Em termos de volume, o país é o terceiro maior exportador de petróleo, atrás somente de Arábia Saudita e Rússia. As exportações de fevereiro desse ano se recuperaram da queda que sofreram em novembro do ano passado, atingindo 2,54 mb/d, isto é, 177 kb/d a mais que em janeiro e apenas 78 kb/d a menos do que a média entre setembro e novembro de 2012, que foi de 2,62 mb/d, a maior desde o início de 1990, antes da invasão iraquiana ao Kuwait (PLATTS, 2013a). Cabe ressaltar que as exportações da região curda por oleoduto foi interrompida em meados de dezembro devido a desentendimentos com o governo central sobre pagamentos de petróleo, ou seja, não houve contribuição da região para o aumento das exportações. Em novembro de 2012, a província curda foi responsável por 152 kb/d em exportações, o maior volume exportado pela região até hoje (PLATTS, 2013a).

O aumento da demanda energética na Ásia tem feito com que cada vez mais a produção seja direcionada para essa região, especialmente para China, Índia e Coréia do Sul (EIA, 2012).
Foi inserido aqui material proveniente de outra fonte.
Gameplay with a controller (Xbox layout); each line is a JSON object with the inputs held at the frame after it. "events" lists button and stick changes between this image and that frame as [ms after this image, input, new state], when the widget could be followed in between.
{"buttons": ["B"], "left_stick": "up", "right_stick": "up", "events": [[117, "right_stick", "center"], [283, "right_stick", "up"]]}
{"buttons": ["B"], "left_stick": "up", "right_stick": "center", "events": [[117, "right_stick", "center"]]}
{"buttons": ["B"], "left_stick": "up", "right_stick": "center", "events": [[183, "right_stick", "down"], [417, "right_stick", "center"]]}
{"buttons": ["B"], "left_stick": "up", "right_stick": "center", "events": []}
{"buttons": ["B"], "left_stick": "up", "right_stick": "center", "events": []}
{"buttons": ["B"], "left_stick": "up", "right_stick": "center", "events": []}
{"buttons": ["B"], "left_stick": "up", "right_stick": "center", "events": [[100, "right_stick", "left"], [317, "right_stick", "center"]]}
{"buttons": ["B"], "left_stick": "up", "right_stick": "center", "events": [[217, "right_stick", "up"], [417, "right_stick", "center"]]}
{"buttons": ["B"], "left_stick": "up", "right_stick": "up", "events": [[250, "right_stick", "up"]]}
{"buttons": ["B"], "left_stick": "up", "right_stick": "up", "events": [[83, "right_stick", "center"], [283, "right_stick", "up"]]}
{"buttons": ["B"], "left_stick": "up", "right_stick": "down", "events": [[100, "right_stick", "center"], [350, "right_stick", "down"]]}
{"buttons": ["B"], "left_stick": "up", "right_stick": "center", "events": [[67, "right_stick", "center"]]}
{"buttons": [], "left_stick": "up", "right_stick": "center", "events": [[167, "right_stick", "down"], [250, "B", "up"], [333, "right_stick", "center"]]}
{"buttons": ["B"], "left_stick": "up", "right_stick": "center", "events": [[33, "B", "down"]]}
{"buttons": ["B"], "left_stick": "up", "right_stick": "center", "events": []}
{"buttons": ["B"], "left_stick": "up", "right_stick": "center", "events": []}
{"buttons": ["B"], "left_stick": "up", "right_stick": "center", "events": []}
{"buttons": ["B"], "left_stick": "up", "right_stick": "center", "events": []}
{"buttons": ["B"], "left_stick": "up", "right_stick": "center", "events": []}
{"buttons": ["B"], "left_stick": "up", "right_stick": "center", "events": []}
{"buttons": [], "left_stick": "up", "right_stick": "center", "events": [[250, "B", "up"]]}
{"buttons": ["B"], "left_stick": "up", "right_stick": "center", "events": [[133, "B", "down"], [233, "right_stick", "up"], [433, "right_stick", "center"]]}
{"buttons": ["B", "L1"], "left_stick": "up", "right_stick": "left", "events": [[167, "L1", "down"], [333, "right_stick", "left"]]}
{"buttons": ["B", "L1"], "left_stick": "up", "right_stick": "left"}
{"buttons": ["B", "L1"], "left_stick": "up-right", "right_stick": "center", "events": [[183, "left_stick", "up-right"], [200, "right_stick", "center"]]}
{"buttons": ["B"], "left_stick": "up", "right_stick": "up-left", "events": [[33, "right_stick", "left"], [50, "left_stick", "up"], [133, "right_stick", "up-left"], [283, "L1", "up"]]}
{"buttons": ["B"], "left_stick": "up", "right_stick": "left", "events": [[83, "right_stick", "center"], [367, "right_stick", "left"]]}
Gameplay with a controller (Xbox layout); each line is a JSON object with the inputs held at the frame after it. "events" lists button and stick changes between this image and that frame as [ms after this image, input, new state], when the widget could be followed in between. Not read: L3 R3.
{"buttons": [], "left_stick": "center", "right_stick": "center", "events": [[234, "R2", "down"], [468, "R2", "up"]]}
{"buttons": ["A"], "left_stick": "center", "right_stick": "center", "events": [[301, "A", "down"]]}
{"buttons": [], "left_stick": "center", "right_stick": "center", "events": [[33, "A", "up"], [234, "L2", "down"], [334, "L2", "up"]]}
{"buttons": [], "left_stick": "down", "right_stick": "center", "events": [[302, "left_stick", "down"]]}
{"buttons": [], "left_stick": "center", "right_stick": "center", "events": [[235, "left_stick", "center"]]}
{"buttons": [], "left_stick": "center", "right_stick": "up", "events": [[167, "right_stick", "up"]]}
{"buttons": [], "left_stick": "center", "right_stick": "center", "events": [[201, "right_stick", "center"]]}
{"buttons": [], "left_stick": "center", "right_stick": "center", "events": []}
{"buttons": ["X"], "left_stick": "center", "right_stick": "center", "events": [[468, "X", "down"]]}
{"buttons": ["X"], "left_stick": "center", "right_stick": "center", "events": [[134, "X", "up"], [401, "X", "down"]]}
A parcela do óleo destinada para o mercado asiático cresceu de 32%, em 2008, para 52%, em 2011, e a América do Norte e a Europa perderam participação nas exportações no mesmo período, caindo para 26% e 22%, respectivamente, como mostra a Figura 2. 

Figura 2: Exportações iraquianas por região

imperiano052013d

Fonte: (IEA, 2012)

Perspectivas de Retomada da Produção e Possíveis Impactos sobre os Preços Internacionais

No curto prazo, a IEA espera que a ampliação da oferta nos países que não fazem parte a OPEP seja suficiente para fazer frente aos incrementos da demanda global, entretanto a produção nesses países deve começar a cair em meados do decênio de 2020, exigindo crescimento substancial na produção dos países da OPEP para os anos seguintes, como se vê na Figura 3.

Figura 3: Crescimento da produção de petróleo nos países da OPEP e não-OPEP

imperiano052013e

Fonte: (IEA, 2012)

Para a IEA, o Iraque será o principal provedor de oferta adicional de óleo para as próximas décadas, ultrapassando a Rússia e se tornando o segundo maior exportador de petróleo por volta de 2030. Nessa condição, não só o contexto interno como também o do mercado internacional são fundamentais para avaliar as perspectivas de produção iraquianas, assim as exportações futuras iraquianas devem continuar a se voltar para o mercado asiático, onde a agência projeta que se dará a maior expansão da demanda, ao passo que a demanda europeia por óleo importado cairia a uma taxa de 1% ao ano e na América do Norte ainda mais rapidamente, em virtude do aumento da produção interna.

No Cenário Central[iii] projetado pela agência, a produção iraquiana continuará crescendo consistentemente e de maneira mais forte a partir de 2015 até o início dos anos 2020, para, então, aumentar de modo mais gradual. Até 2015, grande parte da produção adicional seria absorvida pelo mercado interno, principalmente para a geração de energia elétrica, todavia isso mudaria na media em que maiores volumes de gás natural fossem ofertados. É esperado que as exportações cresçam 43,2%, entre 2020 e 2035, como mostra a Tabela 1 abaixo. Desse modo, as exportações resultariam, até 2035, em US$ 5 trilhões em receitas para o Iraque.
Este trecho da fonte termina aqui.